Text to read start

Separation vs. Alienation & “the fear of God” – Brad Jersak

“Who in the days of his flesh, when he had offered up prayers and supplications with strong crying and tears unto him that was able to save him from death, and was heard in that he FEARED.”

Hebrews 5:7 KJV

My friend Lazar Puhalo recounts his memory of the coronation of Queen Elizabeth on a new-fangled invention called the ‘television. It was June 2, 1953. During the coronation of this graceful and gracious 27-year-young woman, the same style of King James language used above referred to the new queen as our ‘fearful and ‘terrible sovereign, which sounds ominous indeed. And yet, those who ‘feared her with reverence and awe’ also felt a deep love for her, however solemn and reverential the occasion.

For me, that analogy was extremely helpful. So many preachers have told us to ‘fear God, fear God, fear God,’ using the threat of punishment and ultimatums of eternal fire if you don’t. But the fact is that you cannot love someone under compulsion or threat. Such ‘love’ is nothing more than a form of psychosis on the one making such demands or an obsession in the one who consents to them.

I cite the King James Version here to demonstrate the problem. Taken literally, it represents Jesus FEARING his Father. And that FEAR is the reason given as to why his Father heard him. Isn’t that weird? Do we believe that God the Son was in some way afraid of God the Father? Modern translators (such as the NIV) chose to interpret [as all translation involves interpretation] the word eulabeias, not as ‘fear’ but as reverent submission.’ That, I believe, gets much closer to the author’s intent, and better matches the actual gospel narrative, especially the evangelists’ description of Jesus’ intense prayer experience in Gethsemene.

Text to read end
Excerpted records start

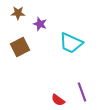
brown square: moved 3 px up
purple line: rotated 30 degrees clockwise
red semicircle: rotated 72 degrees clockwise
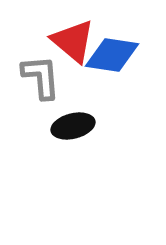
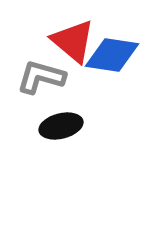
gray L-shape: rotated 69 degrees counterclockwise
black ellipse: moved 12 px left
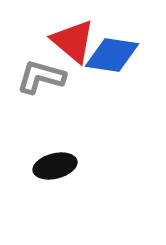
black ellipse: moved 6 px left, 40 px down
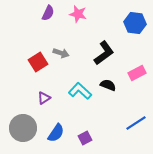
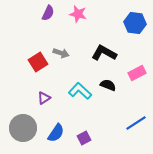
black L-shape: rotated 115 degrees counterclockwise
purple square: moved 1 px left
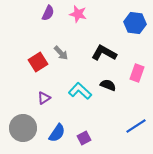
gray arrow: rotated 28 degrees clockwise
pink rectangle: rotated 42 degrees counterclockwise
blue line: moved 3 px down
blue semicircle: moved 1 px right
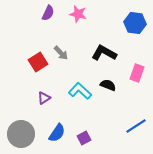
gray circle: moved 2 px left, 6 px down
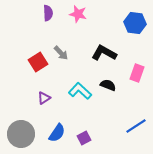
purple semicircle: rotated 28 degrees counterclockwise
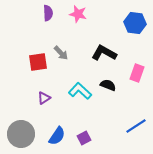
red square: rotated 24 degrees clockwise
blue semicircle: moved 3 px down
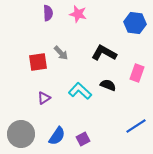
purple square: moved 1 px left, 1 px down
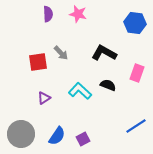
purple semicircle: moved 1 px down
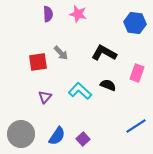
purple triangle: moved 1 px right, 1 px up; rotated 16 degrees counterclockwise
purple square: rotated 16 degrees counterclockwise
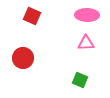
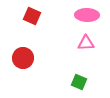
green square: moved 1 px left, 2 px down
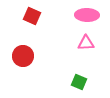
red circle: moved 2 px up
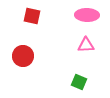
red square: rotated 12 degrees counterclockwise
pink triangle: moved 2 px down
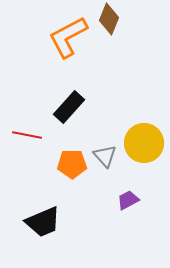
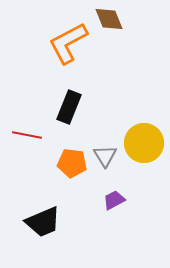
brown diamond: rotated 44 degrees counterclockwise
orange L-shape: moved 6 px down
black rectangle: rotated 20 degrees counterclockwise
gray triangle: rotated 10 degrees clockwise
orange pentagon: moved 1 px up; rotated 8 degrees clockwise
purple trapezoid: moved 14 px left
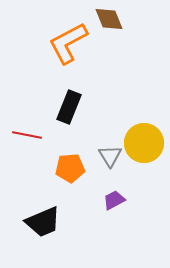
gray triangle: moved 5 px right
orange pentagon: moved 2 px left, 5 px down; rotated 12 degrees counterclockwise
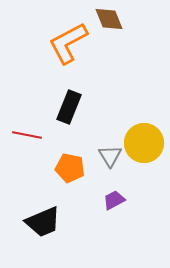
orange pentagon: rotated 16 degrees clockwise
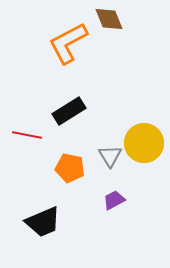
black rectangle: moved 4 px down; rotated 36 degrees clockwise
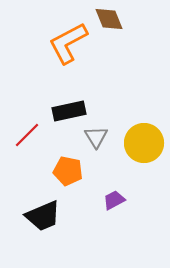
black rectangle: rotated 20 degrees clockwise
red line: rotated 56 degrees counterclockwise
gray triangle: moved 14 px left, 19 px up
orange pentagon: moved 2 px left, 3 px down
black trapezoid: moved 6 px up
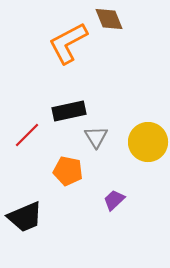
yellow circle: moved 4 px right, 1 px up
purple trapezoid: rotated 15 degrees counterclockwise
black trapezoid: moved 18 px left, 1 px down
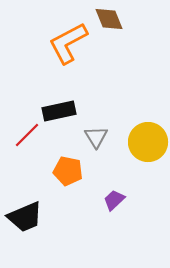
black rectangle: moved 10 px left
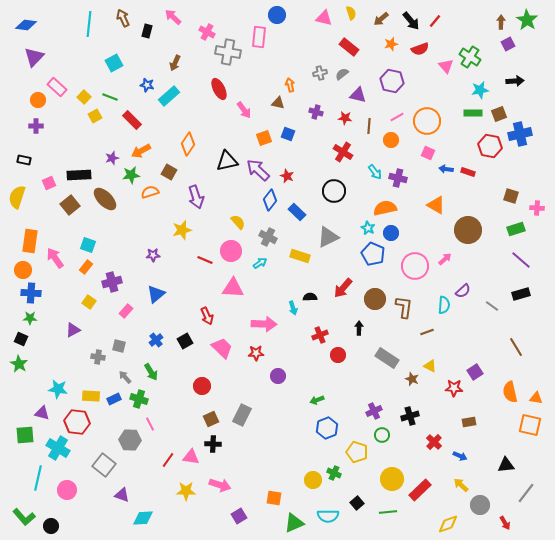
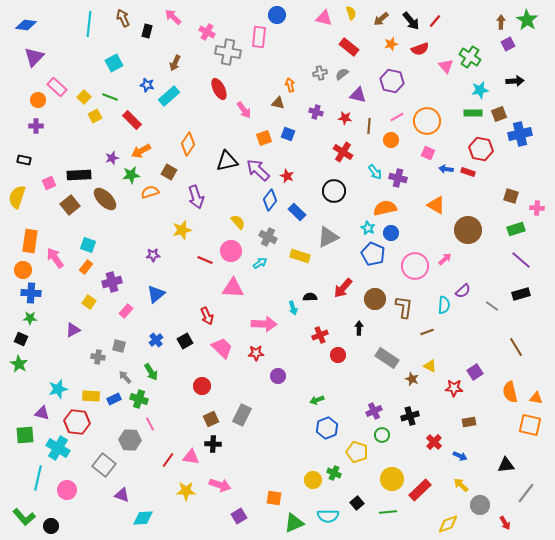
red hexagon at (490, 146): moved 9 px left, 3 px down
cyan star at (58, 389): rotated 24 degrees counterclockwise
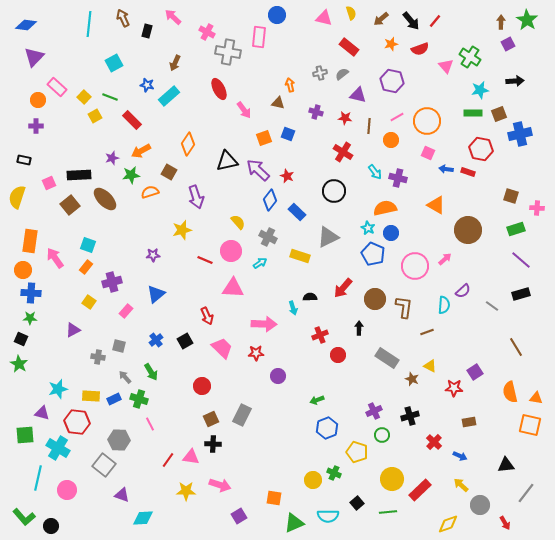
gray hexagon at (130, 440): moved 11 px left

Excerpted records end

- [Exercises to complete]:
(1) In the essay on the fear of God, how do modern translators such as the NIV render the word eulabeias?
(2) Can you return the portion of the essay on the fear of God from "Separation vs. Alienation" to "reverential the occasion.", copied word for word?
The records stand apart from the essay on the fear of God.

- [Worked solutions]:
(1) As "reverent submission" rather than "fear."

(2)
Separation vs. Alienation & “the fear of God” – Brad Jersak

“Who in the days of his flesh, when he had offered up prayers and supplications with strong crying and tears unto him that was able to save him from death, and was heard in that he FEARED.”

Hebrews 5:7 KJV

My friend Lazar Puhalo recounts his memory of the coronation of Queen Elizabeth on a new-fangled invention called the ‘television. It was June 2, 1953. During the coronation of this graceful and gracious 27-year-young woman, the same style of King James language used above referred to the new queen as our ‘fearful and ‘terrible sovereign, which sounds ominous indeed. And yet, those who ‘feared her with reverence and awe’ also felt a deep love for her, however solemn and reverential the occasion.